Starting with the first line of the rows below and ending with the line that contains "scientific name: Papilio glaucus", set out those lines as a numbered list, skipping any blank lines.

---------------

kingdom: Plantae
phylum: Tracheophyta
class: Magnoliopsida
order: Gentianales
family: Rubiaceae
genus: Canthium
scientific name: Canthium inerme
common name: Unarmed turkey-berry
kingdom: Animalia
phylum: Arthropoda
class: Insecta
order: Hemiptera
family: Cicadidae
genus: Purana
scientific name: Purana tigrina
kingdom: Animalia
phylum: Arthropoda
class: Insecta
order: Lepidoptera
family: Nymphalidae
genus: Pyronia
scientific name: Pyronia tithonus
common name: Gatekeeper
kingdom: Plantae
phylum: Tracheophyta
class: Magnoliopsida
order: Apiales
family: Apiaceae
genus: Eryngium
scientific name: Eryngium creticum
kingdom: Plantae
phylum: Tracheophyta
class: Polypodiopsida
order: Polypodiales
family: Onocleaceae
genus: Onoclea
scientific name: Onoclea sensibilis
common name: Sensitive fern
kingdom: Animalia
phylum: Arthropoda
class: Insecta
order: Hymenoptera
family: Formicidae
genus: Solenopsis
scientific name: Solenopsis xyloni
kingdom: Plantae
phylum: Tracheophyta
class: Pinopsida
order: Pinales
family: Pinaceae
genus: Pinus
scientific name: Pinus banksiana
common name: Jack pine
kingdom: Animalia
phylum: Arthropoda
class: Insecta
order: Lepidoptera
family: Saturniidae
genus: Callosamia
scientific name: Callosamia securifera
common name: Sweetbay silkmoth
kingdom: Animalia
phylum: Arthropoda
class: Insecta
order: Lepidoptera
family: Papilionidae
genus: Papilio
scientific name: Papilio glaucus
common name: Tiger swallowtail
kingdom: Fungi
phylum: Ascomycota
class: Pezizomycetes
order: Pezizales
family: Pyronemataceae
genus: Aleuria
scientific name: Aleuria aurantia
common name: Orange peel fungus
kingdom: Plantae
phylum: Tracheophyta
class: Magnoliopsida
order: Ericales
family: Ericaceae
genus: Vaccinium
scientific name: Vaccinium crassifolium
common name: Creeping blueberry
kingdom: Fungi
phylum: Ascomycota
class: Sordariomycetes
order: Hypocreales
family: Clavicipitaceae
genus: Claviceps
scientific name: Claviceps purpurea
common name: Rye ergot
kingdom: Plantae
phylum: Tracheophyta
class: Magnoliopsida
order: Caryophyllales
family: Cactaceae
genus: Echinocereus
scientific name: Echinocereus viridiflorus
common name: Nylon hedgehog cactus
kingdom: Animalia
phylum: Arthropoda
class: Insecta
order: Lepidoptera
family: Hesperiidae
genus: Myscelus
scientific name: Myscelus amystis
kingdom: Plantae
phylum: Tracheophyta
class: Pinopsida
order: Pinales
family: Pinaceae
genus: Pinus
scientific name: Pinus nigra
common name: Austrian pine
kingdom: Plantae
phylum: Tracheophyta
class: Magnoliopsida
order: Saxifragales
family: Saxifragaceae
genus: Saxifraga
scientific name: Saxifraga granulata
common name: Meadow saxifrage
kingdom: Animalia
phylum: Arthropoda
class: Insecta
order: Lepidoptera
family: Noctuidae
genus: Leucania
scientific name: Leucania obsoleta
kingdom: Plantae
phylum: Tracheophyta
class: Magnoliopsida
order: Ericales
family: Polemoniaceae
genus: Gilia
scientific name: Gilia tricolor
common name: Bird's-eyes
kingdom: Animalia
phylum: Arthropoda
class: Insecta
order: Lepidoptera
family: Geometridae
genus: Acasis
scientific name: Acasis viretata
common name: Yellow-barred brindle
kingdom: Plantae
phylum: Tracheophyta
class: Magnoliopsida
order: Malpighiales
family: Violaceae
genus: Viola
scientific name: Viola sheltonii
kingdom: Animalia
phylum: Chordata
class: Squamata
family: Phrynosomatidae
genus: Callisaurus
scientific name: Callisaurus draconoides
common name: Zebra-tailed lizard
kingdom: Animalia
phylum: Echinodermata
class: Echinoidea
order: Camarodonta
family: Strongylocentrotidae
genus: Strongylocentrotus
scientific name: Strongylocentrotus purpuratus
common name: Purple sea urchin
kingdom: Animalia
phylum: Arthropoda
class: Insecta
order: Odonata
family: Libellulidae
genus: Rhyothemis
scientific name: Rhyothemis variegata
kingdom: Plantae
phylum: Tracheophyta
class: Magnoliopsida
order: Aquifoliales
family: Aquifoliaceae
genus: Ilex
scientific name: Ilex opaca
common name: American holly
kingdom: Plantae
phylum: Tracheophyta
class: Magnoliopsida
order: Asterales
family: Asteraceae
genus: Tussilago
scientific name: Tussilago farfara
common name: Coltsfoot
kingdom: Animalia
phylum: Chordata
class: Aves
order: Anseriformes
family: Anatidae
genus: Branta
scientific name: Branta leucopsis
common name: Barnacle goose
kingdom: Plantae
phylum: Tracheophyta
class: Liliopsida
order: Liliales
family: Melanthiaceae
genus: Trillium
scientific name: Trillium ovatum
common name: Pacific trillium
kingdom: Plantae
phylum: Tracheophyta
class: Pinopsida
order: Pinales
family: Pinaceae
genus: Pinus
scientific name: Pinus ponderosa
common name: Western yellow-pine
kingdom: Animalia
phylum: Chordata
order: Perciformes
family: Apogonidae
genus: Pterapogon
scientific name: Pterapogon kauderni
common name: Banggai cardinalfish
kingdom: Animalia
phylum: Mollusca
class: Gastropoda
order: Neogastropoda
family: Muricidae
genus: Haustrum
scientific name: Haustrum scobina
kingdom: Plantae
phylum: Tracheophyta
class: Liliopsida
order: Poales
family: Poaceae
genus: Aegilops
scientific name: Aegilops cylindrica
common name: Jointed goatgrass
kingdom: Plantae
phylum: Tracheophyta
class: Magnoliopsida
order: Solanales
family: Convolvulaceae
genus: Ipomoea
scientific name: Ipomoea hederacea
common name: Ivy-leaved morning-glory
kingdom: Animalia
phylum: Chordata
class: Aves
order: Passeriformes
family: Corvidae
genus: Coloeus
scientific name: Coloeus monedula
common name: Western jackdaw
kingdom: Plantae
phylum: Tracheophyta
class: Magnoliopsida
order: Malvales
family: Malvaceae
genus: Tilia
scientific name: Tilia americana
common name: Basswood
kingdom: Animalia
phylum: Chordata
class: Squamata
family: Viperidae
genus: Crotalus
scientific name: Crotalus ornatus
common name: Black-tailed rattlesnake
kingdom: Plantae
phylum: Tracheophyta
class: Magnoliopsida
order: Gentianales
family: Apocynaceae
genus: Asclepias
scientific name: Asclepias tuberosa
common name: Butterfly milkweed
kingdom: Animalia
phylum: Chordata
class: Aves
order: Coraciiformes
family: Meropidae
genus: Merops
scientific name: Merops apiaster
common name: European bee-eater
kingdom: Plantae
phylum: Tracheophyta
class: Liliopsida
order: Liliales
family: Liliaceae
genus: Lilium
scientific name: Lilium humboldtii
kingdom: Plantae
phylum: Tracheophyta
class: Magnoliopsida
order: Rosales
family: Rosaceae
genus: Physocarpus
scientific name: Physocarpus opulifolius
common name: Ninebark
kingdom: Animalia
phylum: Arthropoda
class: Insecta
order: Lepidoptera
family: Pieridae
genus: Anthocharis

---------------

Reply to the task:
1. kingdom: Plantae
2. phylum: Tracheophyta
3. class: Magnoliopsida
4. order: Gentianales
5. family: Rubiaceae
6. genus: Canthium
7. scientific name: Canthium inerme
8. common name: Unarmed turkey-berry
9. kingdom: Animalia
10. phylum: Arthropoda
11. class: Insecta
12. order: Hemiptera
13. family: Cicadidae
14. genus: Purana
15. scientific name: Purana tigrina
16. kingdom: Animalia
17. phylum: Arthropoda
18. class: Insecta
19. order: Lepidoptera
20. family: Nymphalidae
21. genus: Pyronia
22. scientific name: Pyronia tithonus
23. common name: Gatekeeper
24. kingdom: Plantae
25. phylum: Tracheophyta
26. class: Magnoliopsida
27. order: Apiales
28. family: Apiaceae
29. genus: Eryngium
30. scientific name: Eryngium creticum
31. kingdom: Plantae
32. phylum: Tracheophyta
33. class: Polypodiopsida
34. order: Polypodiales
35. family: Onocleaceae
36. genus: Onoclea
37. scientific name: Onoclea sensibilis
38. common name: Sensitive fern
39. kingdom: Animalia
40. phylum: Arthropoda
41. class: Insecta
42. order: Hymenoptera
43. family: Formicidae
44. genus: Solenopsis
45. scientific name: Solenopsis xyloni
46. kingdom: Plantae
47. phylum: Tracheophyta
48. class: Pinopsida
49. order: Pinales
50. family: Pinaceae
51. genus: Pinus
52. scientific name: Pinus banksiana
53. common name: Jack pine
54. kingdom: Animalia
55. phylum: Arthropoda
56. class: Insecta
57. order: Lepidoptera
58. family: Saturniidae
59. genus: Callosamia
60. scientific name: Callosamia securifera
61. common name: Sweetbay silkmoth
62. kingdom: Animalia
63. phylum: Arthropoda
64. class: Insecta
65. order: Lepidoptera
66. family: Papilionidae
67. genus: Papilio
68. scientific name: Papilio glaucus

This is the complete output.